Noch aber blieb die Medizin Arthurs Broterwerb. Und wenn er in diesem Beruf weiterkommen wollte, war es an der Zeit, sich zu spezialisieren. Er hatte sich sein Leben lang viel auf sein sorgfältiges Hinschauen zugute gehalten und brauchte daher keine Eingebung von Geisterstimmen oder in die Luft springenden Tischen, um zu erkennen, zu welchem Fachgebiet er berufen war – Augenheilkunde. Er neigte nicht zu Halbheiten und langem Gefackel und wusste sofort, wo er sich am besten weiterbilden konnte.

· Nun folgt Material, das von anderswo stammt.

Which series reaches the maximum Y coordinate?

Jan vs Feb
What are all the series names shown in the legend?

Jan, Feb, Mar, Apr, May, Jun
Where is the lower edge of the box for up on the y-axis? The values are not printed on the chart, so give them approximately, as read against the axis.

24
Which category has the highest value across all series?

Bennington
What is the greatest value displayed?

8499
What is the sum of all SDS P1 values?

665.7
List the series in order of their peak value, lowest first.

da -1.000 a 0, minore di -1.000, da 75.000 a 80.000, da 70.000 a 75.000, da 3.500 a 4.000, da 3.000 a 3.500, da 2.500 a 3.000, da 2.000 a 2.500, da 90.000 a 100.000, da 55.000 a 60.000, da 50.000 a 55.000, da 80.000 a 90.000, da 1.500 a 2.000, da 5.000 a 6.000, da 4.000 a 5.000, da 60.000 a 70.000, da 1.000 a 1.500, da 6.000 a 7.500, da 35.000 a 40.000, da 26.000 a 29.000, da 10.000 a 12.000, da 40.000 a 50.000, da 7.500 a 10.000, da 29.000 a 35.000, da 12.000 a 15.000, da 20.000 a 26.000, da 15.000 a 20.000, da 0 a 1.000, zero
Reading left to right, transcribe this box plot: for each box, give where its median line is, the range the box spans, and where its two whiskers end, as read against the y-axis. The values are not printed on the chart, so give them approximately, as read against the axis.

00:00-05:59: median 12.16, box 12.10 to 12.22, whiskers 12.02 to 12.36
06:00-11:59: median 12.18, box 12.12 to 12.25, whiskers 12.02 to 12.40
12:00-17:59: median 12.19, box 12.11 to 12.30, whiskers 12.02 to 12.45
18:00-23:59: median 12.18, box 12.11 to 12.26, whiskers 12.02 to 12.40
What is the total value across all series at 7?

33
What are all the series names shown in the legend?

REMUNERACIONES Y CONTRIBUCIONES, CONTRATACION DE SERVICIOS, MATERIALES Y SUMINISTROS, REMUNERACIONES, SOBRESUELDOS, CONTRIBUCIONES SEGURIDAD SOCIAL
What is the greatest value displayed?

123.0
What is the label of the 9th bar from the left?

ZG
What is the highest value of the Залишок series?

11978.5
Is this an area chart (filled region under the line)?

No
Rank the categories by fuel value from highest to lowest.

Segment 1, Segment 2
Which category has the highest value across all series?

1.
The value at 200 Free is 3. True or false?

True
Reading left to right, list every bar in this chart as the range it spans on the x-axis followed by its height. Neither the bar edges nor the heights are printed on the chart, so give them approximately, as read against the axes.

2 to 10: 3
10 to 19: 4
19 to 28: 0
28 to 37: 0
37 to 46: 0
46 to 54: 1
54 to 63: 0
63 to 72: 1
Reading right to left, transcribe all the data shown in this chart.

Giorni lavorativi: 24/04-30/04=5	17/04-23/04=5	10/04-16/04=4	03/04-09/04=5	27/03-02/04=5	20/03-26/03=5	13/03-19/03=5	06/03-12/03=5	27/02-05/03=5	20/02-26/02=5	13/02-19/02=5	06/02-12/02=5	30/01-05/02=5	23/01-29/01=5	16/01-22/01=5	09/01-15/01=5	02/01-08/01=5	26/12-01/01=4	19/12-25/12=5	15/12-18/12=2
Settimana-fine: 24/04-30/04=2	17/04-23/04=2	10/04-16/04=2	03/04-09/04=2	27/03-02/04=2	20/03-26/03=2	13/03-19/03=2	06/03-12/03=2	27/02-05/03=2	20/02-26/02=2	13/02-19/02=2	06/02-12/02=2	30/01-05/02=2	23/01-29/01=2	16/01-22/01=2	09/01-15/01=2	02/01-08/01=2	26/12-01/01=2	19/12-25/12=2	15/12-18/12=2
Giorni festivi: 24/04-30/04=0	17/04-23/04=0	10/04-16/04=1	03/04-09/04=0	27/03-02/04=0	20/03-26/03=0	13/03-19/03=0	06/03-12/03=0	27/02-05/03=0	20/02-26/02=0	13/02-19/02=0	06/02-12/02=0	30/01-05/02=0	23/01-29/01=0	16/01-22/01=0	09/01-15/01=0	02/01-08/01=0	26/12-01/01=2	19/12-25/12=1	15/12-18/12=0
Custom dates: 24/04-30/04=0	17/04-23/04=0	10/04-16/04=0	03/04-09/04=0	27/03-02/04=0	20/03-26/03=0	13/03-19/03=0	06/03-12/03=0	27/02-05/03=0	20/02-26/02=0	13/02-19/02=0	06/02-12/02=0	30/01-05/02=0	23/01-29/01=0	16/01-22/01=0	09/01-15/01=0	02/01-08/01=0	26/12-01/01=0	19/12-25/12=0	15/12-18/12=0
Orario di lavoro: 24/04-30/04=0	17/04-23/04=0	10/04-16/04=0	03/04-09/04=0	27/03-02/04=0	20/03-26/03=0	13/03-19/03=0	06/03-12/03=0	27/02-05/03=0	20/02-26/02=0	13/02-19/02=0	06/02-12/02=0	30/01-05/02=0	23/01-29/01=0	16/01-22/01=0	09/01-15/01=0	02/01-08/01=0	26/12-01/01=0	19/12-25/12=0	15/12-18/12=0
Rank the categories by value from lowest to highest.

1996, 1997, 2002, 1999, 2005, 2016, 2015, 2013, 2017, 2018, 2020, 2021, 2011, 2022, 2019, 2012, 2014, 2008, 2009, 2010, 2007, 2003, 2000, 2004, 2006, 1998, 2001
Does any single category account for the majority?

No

»Wien?«, wiederholte Touie verwundert, denn sie war nie aus England herausgekommen. Es war jetzt November; der Winter stand vor der Tür; Klein-Mary konnte schon etwas laufen, wenn man sie an der Schärpe festhielt. »Wann reisen wir ab?«
»Sofort«, antwortete Arthur.
Und Touie, die Gute, stand nur von ihrer Handarbeit auf und sagte leise: »Dann muss ich mich beeilen.«
Sie lösten den Haushalt auf, gaben Mary zu Mrs Hawkins und brachen für sechs Monate nach Wien auf. Arthur schrieb sich für klinische Vorlesungen in Augenheilkunde ein, doch wie er bald erkannte, war das Deutsch, das er bei seinen Spaziergängen von österreichischen Schuljungen mit einer oft nicht sehr gewählten Ausdrucksweise gelernt hatte, keine ausreichende Vorbereitung für rasche, mit Fachbegriffen gespickte Vorträge. Aber der österreichische Winter bot ausgezeichnete Gelegenheiten zum Schlittschuhlaufen und die Stadt vortrefflichen Kuchen; nebenbei schrieb Arthur sogar noch den Kurzroman The Doings of Raffles Haw , mit dem sich all ihre Wiener Ausgaben begleichen ließen. Nach ein paar Monaten gab Arthur jedoch zu, dass er in London mehr gelernt hätte. Touie reagierte auf die Änderung der Pläne wie üblich mit Gleichmut und raschem Handeln. Sie kehrten über Paris zurück, wo Arthur sich noch ein paar Tage von Landolt unterweisen ließ.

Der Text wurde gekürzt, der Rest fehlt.